[Start of Attachment]

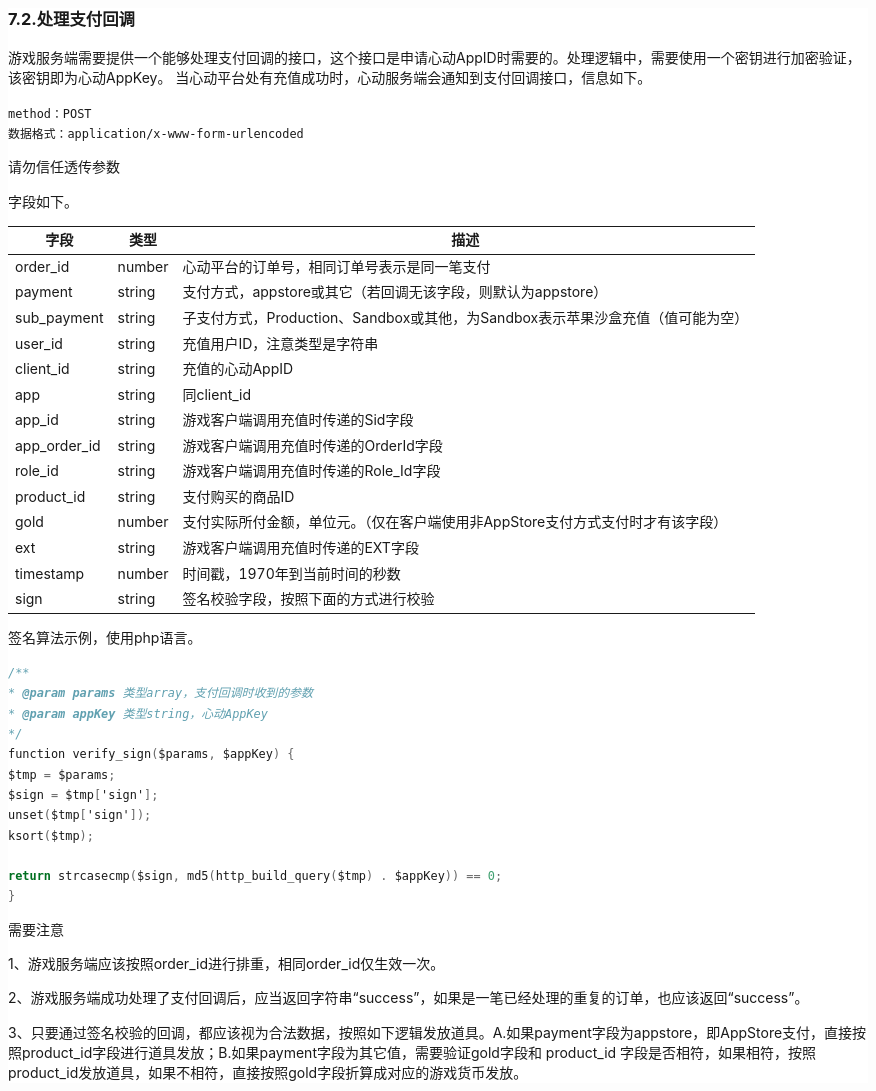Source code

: 

### 7.2.处理支付回调
游戏服务端需要提供一个能够处理支付回调的接口，这个接口是申请心动AppID时需要的。处理逻辑中，需要使用一个密钥进行加密验证，该密钥即为心动AppKey。
当心动平台处有充值成功时，心动服务端会通知到支付回调接口，信息如下。

```
method：POST
数据格式：application/x-www-form-urlencoded
```

<Highlight color='#f00'>
请勿信任透传参数
</Highlight>

字段如下。


字段 | 类型 | 描述
--- | --- | ---
order_id | number | 心动平台的订单号，相同订单号表示是同一笔支付
payment | string | 支付方式，appstore或其它（若回调无该字段，则默认为appstore）
sub_payment | string | 子支付方式，Production、Sandbox或其他，为Sandbox表示苹果沙盒充值（值可能为空）
user_id | string | 充值用户ID，注意类型是字符串
client_id | string | 充值的心动AppID
app | string | 同client_id
app_id | string | 游戏客户端调用充值时传递的Sid字段
app\_order_id | string | 游戏客户端调用充值时传递的OrderId字段
role_id | string | 游戏客户端调用充值时传递的Role_Id字段
product_id | string | 支付购买的商品ID
gold | number | 支付实际所付金额，单位元。（仅在客户端使用非AppStore支付方式支付时才有该字段）
ext | string | 游戏客户端调用充值时传递的EXT字段
timestamp | number | 时间戳，1970年到当前时间的秒数
sign | string | 签名校验字段，按照下面的方式进行校验

签名算法示例，使用php语言。

```objectivec
/**
* @param params 类型array，支付回调时收到的参数
* @param appKey 类型string，心动AppKey
*/
function verify_sign($params, $appKey) {
$tmp = $params;
$sign = $tmp['sign'];
unset($tmp['sign']);
ksort($tmp);

return strcasecmp($sign, md5(http_build_query($tmp) . $appKey)) == 0;
}
```

<Highlight color='#f00'>
需要注意

1、游戏服务端应该按照order_id进行排重，相同order_id仅生效一次。

2、游戏服务端成功处理了支付回调后，应当返回字符串“success”，如果是一笔已经处理的重复的订单，也应该返回“success”。

3、只要通过签名校验的回调，都应该视为合法数据，按照如下逻辑发放道具。A.如果payment字段为appstore，即AppStore支付，直接按照product_id字段进行道具发放；B.如果payment字段为其它值，需要验证gold字段和 product_id 字段是否相符，如果相符，按照product_id发放道具，如果不相符，直接按照gold字段折算成对应的游戏货币发放。
</Highlight>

[End of Attachment]

Line by line, restate the data above exactly as it stands, minus the pictures.

Source code

: 

### 7.2.处理支付回调
游戏服务端需要提供一个能够处理支付回调的接口，这个接口是申请心动AppID时需要的。处理逻辑中，需要使用一个密钥进行加密验证，该密钥即为心动AppKey。
当心动平台处有充值成功时，心动服务端会通知到支付回调接口，信息如下。

```
method：POST
数据格式：application/x-www-form-urlencoded
```

<Highlight color='#f00'>
请勿信任透传参数
</Highlight>

字段如下。


字段 | 类型 | 描述
--- | --- | ---
order_id | number | 心动平台的订单号，相同订单号表示是同一笔支付
payment | string | 支付方式，appstore或其它（若回调无该字段，则默认为appstore）
sub_payment | string | 子支付方式，Production、Sandbox或其他，为Sandbox表示苹果沙盒充值（值可能为空）
user_id | string | 充值用户ID，注意类型是字符串
client_id | string | 充值的心动AppID
app | string | 同client_id
app_id | string | 游戏客户端调用充值时传递的Sid字段
app\_order_id | string | 游戏客户端调用充值时传递的OrderId字段
role_id | string | 游戏客户端调用充值时传递的Role_Id字段
product_id | string | 支付购买的商品ID
gold | number | 支付实际所付金额，单位元。（仅在客户端使用非AppStore支付方式支付时才有该字段）
ext | string | 游戏客户端调用充值时传递的EXT字段
timestamp | number | 时间戳，1970年到当前时间的秒数
sign | string | 签名校验字段，按照下面的方式进行校验

签名算法示例，使用php语言。

```objectivec
/**
* @param params 类型array，支付回调时收到的参数
* @param appKey 类型string，心动AppKey
*/
function verify_sign($params, $appKey) {
$tmp = $params;
$sign = $tmp['sign'];
unset($tmp['sign']);
ksort($tmp);

return strcasecmp($sign, md5(http_build_query($tmp) . $appKey)) == 0;
}
```

<Highlight color='#f00'>
需要注意

1、游戏服务端应该按照order_id进行排重，相同order_id仅生效一次。

2、游戏服务端成功处理了支付回调后，应当返回字符串“success”，如果是一笔已经处理的重复的订单，也应该返回“success”。

3、只要通过签名校验的回调，都应该视为合法数据，按照如下逻辑发放道具。A.如果payment字段为appstore，即AppStore支付，直接按照product_id字段进行道具发放；B.如果payment字段为其它值，需要验证gold字段和 product_id 字段是否相符，如果相符，按照product_id发放道具，如果不相符，直接按照gold字段折算成对应的游戏货币发放。
</Highlight>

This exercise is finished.